Na postagem em que anunciou a ida da equipe do Departamento de Estado ao Brasil, Eduardo Bolsonaro fez uma menção ao ministro. "Quando eu disse que a batata do Alexandre de Moraes estava esquentando aqui nos Estados Unidos, pode ter certeza de que está esquentando de verdade.
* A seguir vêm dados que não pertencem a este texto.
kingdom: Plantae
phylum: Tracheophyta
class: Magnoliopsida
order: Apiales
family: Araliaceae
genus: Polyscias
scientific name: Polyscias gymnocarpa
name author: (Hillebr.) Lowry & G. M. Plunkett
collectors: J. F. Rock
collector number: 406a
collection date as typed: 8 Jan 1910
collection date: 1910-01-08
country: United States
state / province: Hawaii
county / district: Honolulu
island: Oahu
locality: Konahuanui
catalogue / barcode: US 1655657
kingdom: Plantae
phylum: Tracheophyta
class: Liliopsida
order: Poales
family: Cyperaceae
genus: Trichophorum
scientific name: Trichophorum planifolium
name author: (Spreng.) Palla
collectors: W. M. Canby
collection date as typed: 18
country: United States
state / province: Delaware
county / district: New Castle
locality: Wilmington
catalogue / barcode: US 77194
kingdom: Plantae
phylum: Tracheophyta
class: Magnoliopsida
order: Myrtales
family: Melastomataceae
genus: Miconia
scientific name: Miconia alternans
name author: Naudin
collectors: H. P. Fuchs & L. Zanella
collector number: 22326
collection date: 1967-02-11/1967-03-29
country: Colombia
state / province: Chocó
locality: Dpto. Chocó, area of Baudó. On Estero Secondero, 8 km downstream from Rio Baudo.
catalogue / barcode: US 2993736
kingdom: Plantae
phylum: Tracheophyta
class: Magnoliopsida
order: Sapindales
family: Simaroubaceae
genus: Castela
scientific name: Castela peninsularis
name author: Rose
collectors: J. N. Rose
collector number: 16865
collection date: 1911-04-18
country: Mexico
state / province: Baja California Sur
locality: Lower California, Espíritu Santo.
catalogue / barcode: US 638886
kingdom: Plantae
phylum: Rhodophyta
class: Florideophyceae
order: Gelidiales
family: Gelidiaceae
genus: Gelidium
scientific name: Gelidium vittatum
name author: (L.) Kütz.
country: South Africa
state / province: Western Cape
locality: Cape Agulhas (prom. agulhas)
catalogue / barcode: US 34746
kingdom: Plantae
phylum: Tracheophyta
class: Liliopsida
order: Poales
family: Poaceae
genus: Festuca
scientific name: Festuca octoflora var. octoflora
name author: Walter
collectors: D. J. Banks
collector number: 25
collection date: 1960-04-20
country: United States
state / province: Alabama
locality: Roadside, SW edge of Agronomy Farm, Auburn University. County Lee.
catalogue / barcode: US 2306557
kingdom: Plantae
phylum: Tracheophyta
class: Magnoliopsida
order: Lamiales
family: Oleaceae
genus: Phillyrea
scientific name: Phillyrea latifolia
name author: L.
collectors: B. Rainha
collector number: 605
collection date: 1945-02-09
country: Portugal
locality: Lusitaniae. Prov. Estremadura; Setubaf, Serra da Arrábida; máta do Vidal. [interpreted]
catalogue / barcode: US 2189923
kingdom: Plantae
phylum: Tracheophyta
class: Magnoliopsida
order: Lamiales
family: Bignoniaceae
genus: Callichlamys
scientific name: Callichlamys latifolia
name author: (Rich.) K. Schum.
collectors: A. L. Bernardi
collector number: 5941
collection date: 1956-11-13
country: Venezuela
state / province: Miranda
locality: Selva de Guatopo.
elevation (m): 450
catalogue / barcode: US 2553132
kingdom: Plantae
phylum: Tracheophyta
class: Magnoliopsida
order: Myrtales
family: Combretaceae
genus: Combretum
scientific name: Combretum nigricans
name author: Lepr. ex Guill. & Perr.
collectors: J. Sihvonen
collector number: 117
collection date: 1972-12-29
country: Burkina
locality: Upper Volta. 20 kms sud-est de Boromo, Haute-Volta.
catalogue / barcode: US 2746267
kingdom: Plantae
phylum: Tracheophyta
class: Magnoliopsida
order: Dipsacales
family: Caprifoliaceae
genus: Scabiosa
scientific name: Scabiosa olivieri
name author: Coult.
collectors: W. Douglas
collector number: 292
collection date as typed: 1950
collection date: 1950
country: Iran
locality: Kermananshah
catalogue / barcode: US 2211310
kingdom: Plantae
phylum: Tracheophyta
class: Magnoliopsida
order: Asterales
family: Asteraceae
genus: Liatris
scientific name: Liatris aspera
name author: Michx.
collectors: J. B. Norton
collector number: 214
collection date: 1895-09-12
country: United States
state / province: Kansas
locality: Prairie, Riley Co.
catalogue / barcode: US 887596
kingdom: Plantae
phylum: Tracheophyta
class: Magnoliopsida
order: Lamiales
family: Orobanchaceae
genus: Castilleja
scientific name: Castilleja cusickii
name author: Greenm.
Se Deus quiser, os violadores sistemáticos de direitos humanos [...] vão ser punidos", disse o parlamentar licenciado.

Em fevereiro, Moraes foi processado pessoalmente pela empresa de mídia de Trump, a Trump Media & Technology Group (TMTG), em conjunto com a rede Rumble, que havia sido bloqueada no Brasil por ordem de Moraes.

A ação, movida na Flórida, questionou o poder do ministro para tomar decisões sobre conteúdos postados na Rumble e sobre a monetização destes conteúdos.

Siga nosso canal no WhatsApp e receba as notícias relevantes para o seu dia

O processo foi iniciado horas depois de a Procuradoria-Geral da República (PGR) denunciar Jair Bolsonaro como suposto líder de uma organização criminosa que teria planejado a ruptura democrática do Brasil após as eleições de 2022.

Em outra frente, parlamentares republicanos lideram, na Câmara dos Representantes dos EUA (equivalente à Câmara dos Deputados, no Brasil) um projeto batizado de "No Censors on our Shores Act" ("Lei Sem Censores dentro de nossas Fronteiras", em tradução livre).

O projeto prevê a deportação ou a proibição de entrada em território americano de autoridades estrangeiras que tenham infringido a Primeira Emenda da Constituição dos Estados Unidos, que trata da liberdade de expressão.